▸ **EXERCISE PROMPT**:
Reading through the lines below, count those that include the string "left"; the answer is that number and nothing else.

----

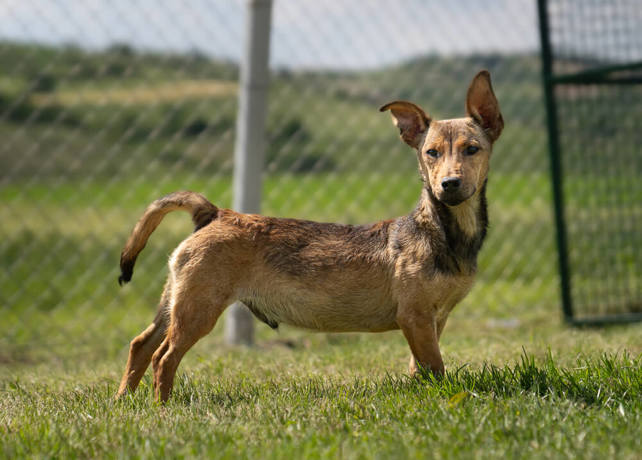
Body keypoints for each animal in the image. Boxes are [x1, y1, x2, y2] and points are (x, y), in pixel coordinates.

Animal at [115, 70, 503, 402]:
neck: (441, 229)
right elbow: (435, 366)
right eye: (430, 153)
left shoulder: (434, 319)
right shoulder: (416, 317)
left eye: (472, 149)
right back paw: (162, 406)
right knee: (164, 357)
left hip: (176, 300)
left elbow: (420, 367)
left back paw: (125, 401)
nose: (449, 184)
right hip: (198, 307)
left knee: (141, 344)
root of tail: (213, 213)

----

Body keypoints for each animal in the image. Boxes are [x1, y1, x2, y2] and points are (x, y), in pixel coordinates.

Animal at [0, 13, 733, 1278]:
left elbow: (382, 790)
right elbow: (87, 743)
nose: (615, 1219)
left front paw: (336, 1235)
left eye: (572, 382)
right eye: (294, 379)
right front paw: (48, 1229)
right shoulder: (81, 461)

----

▸ **EXERCISE RESULT**:
9